### DIRECTIONS FOR THIS TASK
Leave the pictures behind and reproduce every line of the listing exactly.

### GIVEN MATERIAL

_____

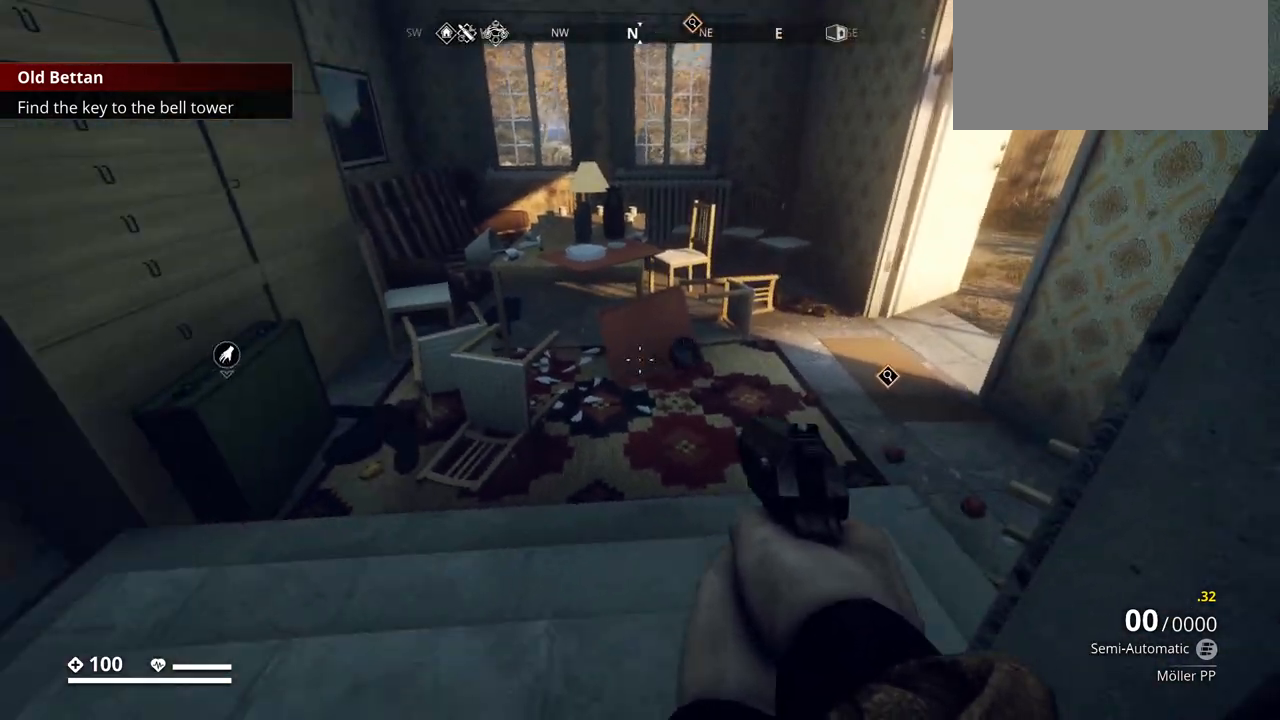
{"keys": ["ctrl_l"], "events": []}
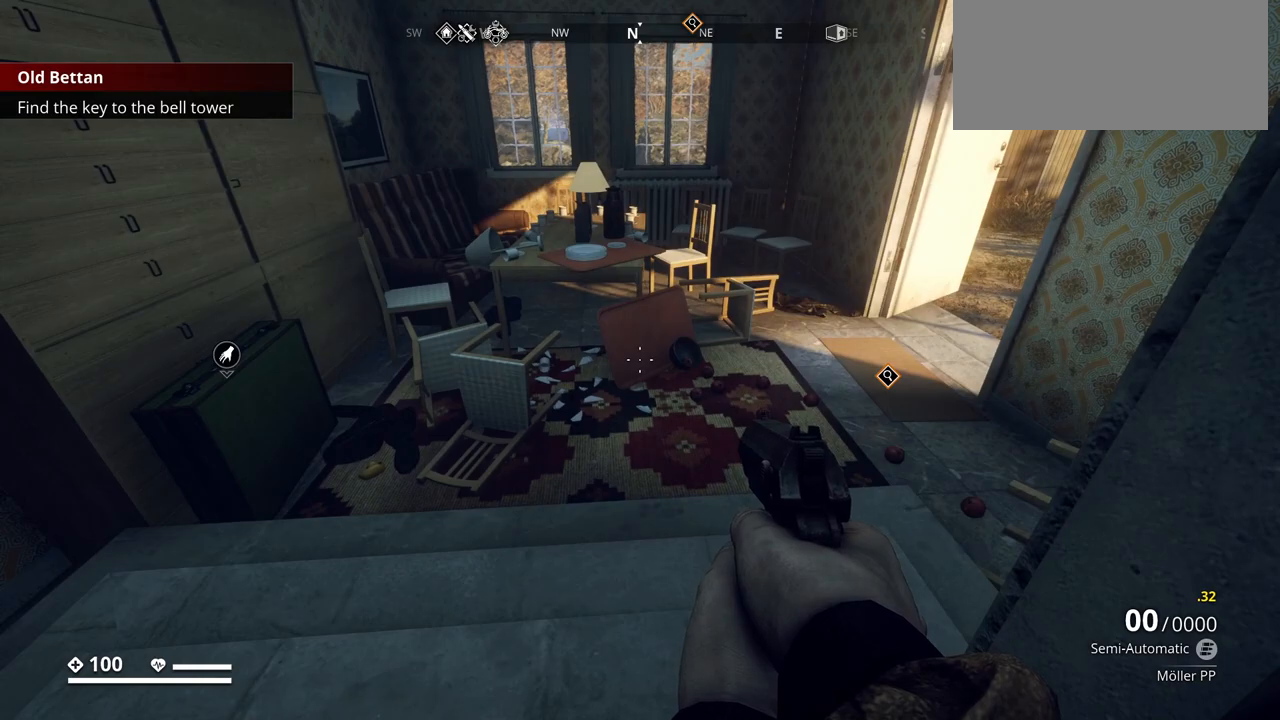
{"keys": ["ctrl_l", "w"], "events": [[283, "w", "down"]]}
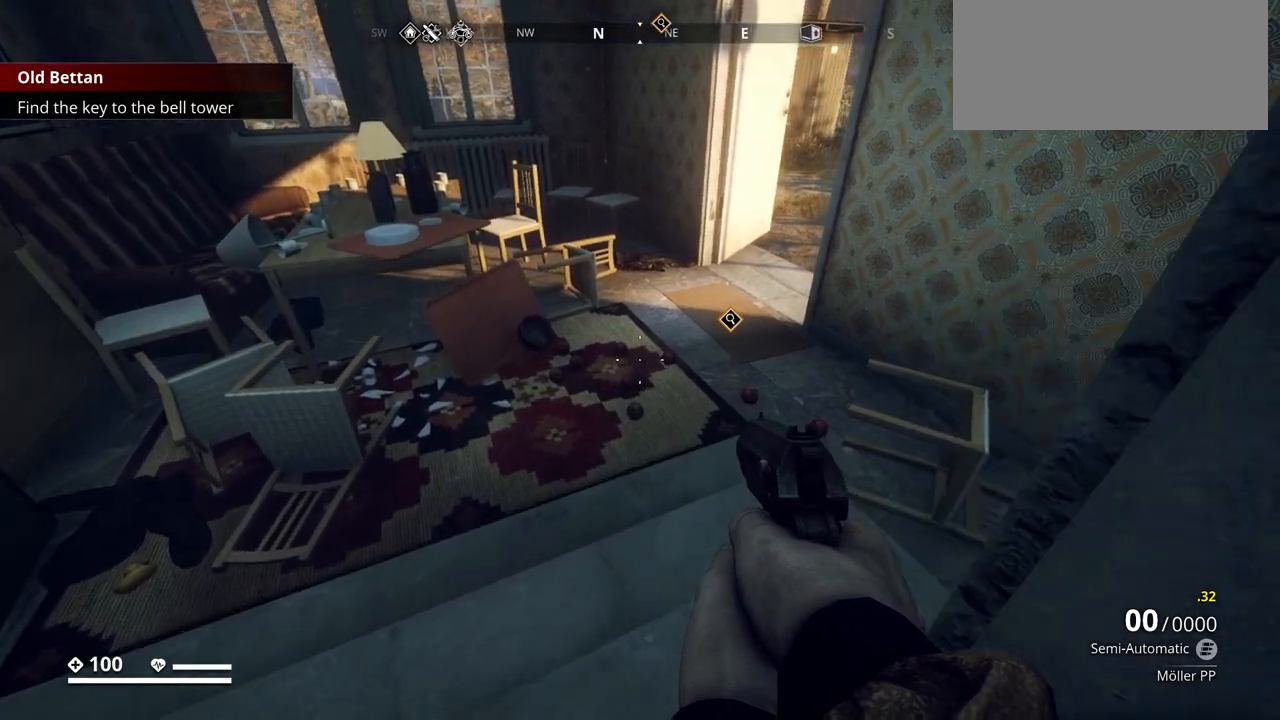
{"keys": ["ctrl_l", "d", "w"], "events": [[100, "d", "down"]]}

_____

### YOUR RESPONSE
{"keys": ["ctrl_l"], "events": []}
{"keys": ["ctrl_l", "w"], "events": [[283, "w", "down"]]}
{"keys": ["ctrl_l", "d", "w"], "events": [[100, "d", "down"]]}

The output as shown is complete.